The Fed pays even closer attention to a “core” index that strips out volatile food and fuel costs, and that measure climbed 4.2 percent in July, the latest month for which data is available.

Fed officials expect the core inflation measure to finish the year at 3.7 percent, suggesting that they still think a more marked slowdown is coming. But they think that it will take time for inflation to return fully to their goal: They do not expect 2 percent core inflation until 2026.

“It does read very much like a Goldilocks,” Blerina Uruci, chief U.S. economist at T. Rowe Price, said of the Fed’s economic projections. “We’re basically getting a deceleration in inflation with less pain on the economic front.”

When it comes to growth, “they are not seeing the deceleration that they would have anticipated, given the amount of monetary policy tightening that they have done,” Ms.
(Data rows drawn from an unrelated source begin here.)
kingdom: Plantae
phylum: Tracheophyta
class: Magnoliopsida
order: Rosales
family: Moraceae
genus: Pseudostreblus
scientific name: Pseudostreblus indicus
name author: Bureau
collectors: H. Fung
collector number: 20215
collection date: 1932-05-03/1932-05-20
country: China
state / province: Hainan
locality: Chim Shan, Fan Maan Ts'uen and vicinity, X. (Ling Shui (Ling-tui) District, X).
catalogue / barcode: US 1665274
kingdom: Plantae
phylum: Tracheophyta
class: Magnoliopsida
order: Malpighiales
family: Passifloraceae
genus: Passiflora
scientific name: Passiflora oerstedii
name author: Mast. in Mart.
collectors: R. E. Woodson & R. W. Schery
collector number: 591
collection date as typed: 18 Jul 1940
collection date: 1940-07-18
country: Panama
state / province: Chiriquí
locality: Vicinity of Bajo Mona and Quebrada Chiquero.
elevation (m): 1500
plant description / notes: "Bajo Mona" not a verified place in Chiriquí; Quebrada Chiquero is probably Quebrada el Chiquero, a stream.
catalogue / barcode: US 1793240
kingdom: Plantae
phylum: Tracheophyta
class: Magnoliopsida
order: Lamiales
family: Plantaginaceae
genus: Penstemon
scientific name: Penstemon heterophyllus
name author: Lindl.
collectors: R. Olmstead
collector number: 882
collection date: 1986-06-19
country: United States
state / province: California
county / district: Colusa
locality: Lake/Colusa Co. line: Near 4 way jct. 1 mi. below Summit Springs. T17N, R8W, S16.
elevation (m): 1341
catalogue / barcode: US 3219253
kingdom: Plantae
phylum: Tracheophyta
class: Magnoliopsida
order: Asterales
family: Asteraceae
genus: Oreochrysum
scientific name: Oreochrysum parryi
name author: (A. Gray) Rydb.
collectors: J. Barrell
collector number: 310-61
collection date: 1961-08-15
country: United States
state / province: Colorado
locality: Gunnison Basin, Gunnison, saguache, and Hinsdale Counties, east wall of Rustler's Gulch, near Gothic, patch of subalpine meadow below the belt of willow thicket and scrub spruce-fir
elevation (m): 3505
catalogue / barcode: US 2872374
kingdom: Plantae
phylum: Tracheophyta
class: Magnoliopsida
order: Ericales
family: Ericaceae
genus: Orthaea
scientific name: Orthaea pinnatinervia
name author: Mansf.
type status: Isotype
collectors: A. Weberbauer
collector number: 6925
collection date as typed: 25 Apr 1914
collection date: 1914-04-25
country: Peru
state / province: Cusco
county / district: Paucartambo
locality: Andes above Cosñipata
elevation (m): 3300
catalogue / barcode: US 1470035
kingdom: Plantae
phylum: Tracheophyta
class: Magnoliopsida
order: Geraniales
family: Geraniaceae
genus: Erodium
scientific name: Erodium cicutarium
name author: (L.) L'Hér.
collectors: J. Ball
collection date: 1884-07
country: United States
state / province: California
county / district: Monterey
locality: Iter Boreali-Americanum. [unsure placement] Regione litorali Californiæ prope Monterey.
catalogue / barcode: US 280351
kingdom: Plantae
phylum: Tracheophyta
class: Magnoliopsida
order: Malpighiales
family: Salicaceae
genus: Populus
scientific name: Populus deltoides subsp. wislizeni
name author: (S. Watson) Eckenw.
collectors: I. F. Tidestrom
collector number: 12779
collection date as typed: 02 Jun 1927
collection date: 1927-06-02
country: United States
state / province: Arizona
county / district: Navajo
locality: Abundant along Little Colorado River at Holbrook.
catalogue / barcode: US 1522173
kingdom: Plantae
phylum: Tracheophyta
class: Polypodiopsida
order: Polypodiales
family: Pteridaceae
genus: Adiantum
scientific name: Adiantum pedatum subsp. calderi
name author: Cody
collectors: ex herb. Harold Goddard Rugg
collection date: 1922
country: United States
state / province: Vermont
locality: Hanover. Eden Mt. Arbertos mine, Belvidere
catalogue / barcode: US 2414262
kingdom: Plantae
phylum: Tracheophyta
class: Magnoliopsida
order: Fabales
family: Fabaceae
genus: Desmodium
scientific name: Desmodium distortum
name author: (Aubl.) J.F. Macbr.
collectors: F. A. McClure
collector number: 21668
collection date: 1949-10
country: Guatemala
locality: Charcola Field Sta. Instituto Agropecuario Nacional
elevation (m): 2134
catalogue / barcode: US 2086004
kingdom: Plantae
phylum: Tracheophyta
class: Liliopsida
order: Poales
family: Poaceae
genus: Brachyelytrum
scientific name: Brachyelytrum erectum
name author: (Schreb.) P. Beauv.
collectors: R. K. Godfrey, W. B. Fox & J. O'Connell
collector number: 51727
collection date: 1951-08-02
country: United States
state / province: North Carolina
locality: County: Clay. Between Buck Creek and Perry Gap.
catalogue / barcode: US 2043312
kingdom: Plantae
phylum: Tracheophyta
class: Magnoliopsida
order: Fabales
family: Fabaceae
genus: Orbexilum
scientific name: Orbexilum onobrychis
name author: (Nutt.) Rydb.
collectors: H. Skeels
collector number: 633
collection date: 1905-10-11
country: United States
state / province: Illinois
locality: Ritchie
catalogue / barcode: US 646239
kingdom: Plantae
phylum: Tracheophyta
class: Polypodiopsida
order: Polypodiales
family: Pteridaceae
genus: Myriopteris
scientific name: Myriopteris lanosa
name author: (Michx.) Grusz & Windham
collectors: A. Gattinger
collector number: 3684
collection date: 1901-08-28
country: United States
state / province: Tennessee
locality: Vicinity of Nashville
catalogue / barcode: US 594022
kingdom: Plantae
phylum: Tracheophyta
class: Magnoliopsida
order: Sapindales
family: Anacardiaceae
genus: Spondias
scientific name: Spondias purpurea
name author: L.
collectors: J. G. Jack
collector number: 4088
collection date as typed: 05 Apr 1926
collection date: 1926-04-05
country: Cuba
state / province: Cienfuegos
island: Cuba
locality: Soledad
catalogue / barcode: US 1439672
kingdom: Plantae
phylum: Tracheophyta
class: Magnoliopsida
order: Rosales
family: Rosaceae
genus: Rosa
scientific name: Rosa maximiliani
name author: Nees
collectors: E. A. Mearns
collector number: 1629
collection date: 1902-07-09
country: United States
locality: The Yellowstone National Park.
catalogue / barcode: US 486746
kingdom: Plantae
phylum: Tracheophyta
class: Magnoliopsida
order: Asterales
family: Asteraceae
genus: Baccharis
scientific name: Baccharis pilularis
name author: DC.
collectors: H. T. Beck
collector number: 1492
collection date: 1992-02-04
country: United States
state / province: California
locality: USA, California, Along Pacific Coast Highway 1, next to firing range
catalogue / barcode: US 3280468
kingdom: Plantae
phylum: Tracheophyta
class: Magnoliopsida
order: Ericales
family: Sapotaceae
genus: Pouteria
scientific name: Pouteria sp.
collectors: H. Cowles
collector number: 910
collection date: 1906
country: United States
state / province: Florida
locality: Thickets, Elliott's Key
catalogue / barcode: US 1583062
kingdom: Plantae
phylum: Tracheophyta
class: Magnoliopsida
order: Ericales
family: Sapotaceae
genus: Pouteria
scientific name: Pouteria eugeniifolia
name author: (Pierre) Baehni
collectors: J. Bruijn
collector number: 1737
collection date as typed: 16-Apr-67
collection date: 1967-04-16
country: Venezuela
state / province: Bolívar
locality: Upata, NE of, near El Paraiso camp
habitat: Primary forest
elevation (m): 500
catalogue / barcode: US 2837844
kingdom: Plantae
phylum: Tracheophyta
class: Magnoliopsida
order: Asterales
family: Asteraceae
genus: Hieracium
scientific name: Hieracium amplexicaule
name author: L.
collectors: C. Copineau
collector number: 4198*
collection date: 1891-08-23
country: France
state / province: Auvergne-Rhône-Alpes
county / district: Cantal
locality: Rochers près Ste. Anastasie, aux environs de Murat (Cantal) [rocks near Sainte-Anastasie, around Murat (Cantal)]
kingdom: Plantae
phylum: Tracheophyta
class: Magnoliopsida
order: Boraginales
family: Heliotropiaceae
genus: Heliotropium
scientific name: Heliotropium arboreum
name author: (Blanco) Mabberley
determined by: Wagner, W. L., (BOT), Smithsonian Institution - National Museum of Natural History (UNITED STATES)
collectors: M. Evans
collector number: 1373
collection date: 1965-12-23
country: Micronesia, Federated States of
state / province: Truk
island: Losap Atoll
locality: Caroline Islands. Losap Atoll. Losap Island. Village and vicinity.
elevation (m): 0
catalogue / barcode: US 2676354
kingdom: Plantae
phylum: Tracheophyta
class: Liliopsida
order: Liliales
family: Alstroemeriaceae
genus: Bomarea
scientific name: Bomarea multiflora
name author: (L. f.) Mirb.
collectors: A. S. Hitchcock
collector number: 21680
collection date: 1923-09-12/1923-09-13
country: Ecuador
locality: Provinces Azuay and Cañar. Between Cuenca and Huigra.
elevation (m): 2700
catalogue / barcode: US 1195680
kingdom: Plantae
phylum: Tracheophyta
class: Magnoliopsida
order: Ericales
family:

Uruci said.

Still, risks loom ahead for economic growth. Higher interest rates are still trickling through markets, and they could combine with the resumption of federal student loan payments, strikes at major automakers, and a possible government shutdown to rattle consumer confidence and slow the economy in coming months.

That means that while officials expect to leave rates at high levels next year, those forecasts are anything but certain — and not, as Mr. Powell emphasized repeatedly on Wednesday, a set-in-stone plan.

The debate over the coming months is likely to focus on whether rates do need to climb again. And the question for next year is likely to be how long interest rates need to stay so high.

“They’re very careful to avoid over-tightening,” said Gennadiy Goldberg, head of U.S. rates strategy at T.D. Securities. “They’re no longer as cavalier about delivering rate hike after rate hike.”

But officials also want to avoid changing their stance prematurely. If inflation flares up again, it could come at a serious cost, prodding consumers to expect higher prices in the future and making it tougher and more painful to stamp out inflation in the longer run.

“We are committed to achieving and sustaining a stance of monetary policy that is sufficiently restrictive” to lower inflation, Mr. Powell said. “Given how far we have come, we are in a position to proceed carefully.”